-------- Input
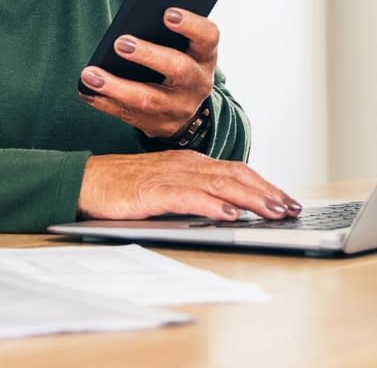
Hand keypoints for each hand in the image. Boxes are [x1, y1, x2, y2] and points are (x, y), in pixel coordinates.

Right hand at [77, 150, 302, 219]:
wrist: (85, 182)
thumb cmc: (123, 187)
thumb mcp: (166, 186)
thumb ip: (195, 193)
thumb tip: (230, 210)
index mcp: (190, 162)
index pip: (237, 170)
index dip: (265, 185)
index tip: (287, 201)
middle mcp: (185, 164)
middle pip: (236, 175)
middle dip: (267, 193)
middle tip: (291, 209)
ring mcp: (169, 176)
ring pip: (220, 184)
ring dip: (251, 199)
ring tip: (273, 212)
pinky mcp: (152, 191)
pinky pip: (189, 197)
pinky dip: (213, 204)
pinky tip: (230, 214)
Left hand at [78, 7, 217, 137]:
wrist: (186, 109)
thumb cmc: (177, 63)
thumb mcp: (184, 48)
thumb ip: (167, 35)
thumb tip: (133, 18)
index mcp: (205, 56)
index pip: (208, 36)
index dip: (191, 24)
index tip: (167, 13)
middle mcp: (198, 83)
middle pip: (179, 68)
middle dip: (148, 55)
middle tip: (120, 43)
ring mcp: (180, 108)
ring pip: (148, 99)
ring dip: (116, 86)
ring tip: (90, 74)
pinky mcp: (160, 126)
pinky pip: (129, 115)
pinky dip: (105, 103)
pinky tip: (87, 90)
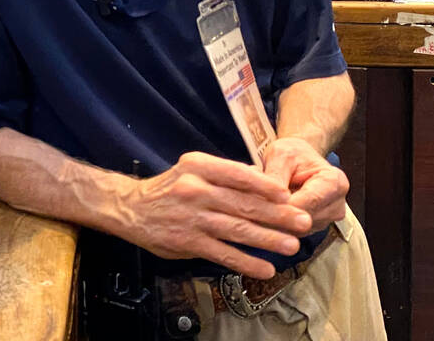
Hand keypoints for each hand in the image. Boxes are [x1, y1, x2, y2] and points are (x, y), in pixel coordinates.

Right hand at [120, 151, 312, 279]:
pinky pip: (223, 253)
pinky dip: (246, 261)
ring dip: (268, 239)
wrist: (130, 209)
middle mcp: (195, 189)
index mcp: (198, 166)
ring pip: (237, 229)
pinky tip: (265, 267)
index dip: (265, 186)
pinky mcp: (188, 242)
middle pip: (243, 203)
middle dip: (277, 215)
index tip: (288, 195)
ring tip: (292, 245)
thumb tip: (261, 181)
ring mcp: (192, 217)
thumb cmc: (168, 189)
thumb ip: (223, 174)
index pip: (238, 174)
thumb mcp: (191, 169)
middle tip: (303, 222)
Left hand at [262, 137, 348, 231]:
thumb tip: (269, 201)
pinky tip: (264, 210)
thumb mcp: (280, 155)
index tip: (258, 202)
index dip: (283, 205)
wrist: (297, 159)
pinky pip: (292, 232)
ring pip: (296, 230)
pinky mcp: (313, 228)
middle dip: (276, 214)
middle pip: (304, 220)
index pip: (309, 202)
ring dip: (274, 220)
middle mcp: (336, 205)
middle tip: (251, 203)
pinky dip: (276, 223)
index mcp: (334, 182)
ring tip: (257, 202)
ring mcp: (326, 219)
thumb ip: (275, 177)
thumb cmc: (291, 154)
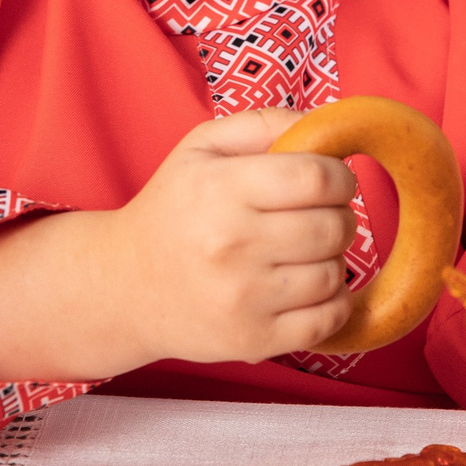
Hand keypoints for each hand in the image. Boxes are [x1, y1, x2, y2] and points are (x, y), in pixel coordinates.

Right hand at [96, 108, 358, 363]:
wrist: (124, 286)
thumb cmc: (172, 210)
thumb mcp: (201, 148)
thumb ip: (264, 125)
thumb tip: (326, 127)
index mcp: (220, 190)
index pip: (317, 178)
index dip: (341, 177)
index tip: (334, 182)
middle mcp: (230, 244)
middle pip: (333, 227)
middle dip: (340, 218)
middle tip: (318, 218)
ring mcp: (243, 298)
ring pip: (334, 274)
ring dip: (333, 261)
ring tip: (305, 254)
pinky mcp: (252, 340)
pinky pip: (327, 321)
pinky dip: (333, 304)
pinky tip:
----------------
Work to be completed: Copy out every line of the data above, taking care to leave the pictures out.

Answer to the exercise:
Hand keypoints for each hand in the image. Boxes are [x1, y1, x2, y2] and points are (x, y), in pixel coordinates.

Right hand at [77, 150, 302, 219]:
wrist: (85, 182)
thumb cmc: (123, 187)
thumb mcp: (166, 186)
thumb ip: (195, 193)
thumb tip: (230, 210)
index mcp: (190, 162)
index pip: (237, 170)
index dip: (265, 185)
index tip: (287, 201)
middle mcp: (185, 164)
middle pip: (236, 175)
middle dip: (267, 193)
middle tip: (291, 209)
ring mcp: (169, 176)
ring pip: (220, 184)
ring dip: (251, 199)
ring tip: (273, 212)
pinky mcp: (152, 191)
pinky pip: (189, 197)
pinky dip: (213, 204)
pinky tip: (230, 214)
Left hand at [78, 7, 217, 137]:
wrist: (186, 109)
thumb cmc: (177, 63)
thumb mcp: (184, 48)
thumb ip: (167, 35)
thumb tip: (133, 18)
index mcp: (205, 56)
index pip: (208, 36)
index dip: (191, 24)
index tip: (167, 13)
middle mcp: (198, 83)
middle pip: (179, 68)
middle dip: (148, 55)
middle tip: (120, 43)
ring mcp: (180, 108)
ring pip: (148, 99)
ring dip: (116, 86)
ring tip: (90, 74)
pinky mcp: (160, 126)
pinky pip: (129, 115)
pinky dip: (105, 103)
pinky tip: (87, 90)
Hand keypoints for each hand in the image. Boxes are [x1, y1, x2, y2] and points are (x, y), in pixel coordinates.

Right hand at [120, 151, 312, 279]:
pinky pip: (223, 253)
pinky dip: (246, 261)
ring dip: (268, 239)
wrist: (130, 209)
middle mcp: (195, 189)
index mcp: (198, 166)
ring pip: (237, 229)
pinky tip: (265, 267)
index dip: (265, 186)
pinky mcp: (188, 242)
middle pip: (243, 203)
middle dip: (277, 215)
index tip: (288, 195)
ring tip: (292, 245)
thumb tip: (261, 181)
ring mcp: (192, 217)
thumb cmc: (168, 189)
thumb ip: (223, 174)
index pip: (238, 174)
thumb mcp: (191, 169)
middle tip: (303, 222)
Left hand at [262, 137, 348, 231]:
thumb tip: (269, 201)
pinky tip: (264, 210)
thumb mcp: (280, 155)
index tip: (258, 202)
index dip: (283, 205)
wrist: (297, 159)
pinky pip: (292, 232)
ring pip: (296, 230)
pinky mcp: (313, 228)
middle dip: (276, 214)
middle pip: (304, 220)
index pip: (309, 202)
ring dip: (274, 220)
middle mcp: (336, 205)
middle tip: (251, 203)
pinky dip: (276, 223)
index mcp: (334, 182)
ring tip: (257, 202)
ring mcp: (326, 219)
thumb ip: (275, 177)
thumb cmc: (291, 154)
Hand keypoints for each hand in the image. Boxes are [x1, y1, x2, y2] and points are (x, y), in pixel coordinates.

Right hand at [96, 108, 358, 363]:
wrist: (124, 286)
thumb cmc: (172, 210)
thumb mcp: (201, 148)
thumb ip: (264, 125)
thumb tip: (326, 127)
index mcp: (220, 190)
index pip: (317, 178)
index dip: (341, 177)
index tip: (334, 182)
middle mcp: (230, 244)
middle pip: (333, 227)
middle dip: (340, 218)
middle tip: (318, 218)
ring mcp: (243, 298)
ring pip: (334, 274)
ring dip: (333, 261)
ring tip: (305, 254)
pinky mcp: (252, 340)
pinky pip: (327, 321)
pinky dip: (333, 304)
pinky tip:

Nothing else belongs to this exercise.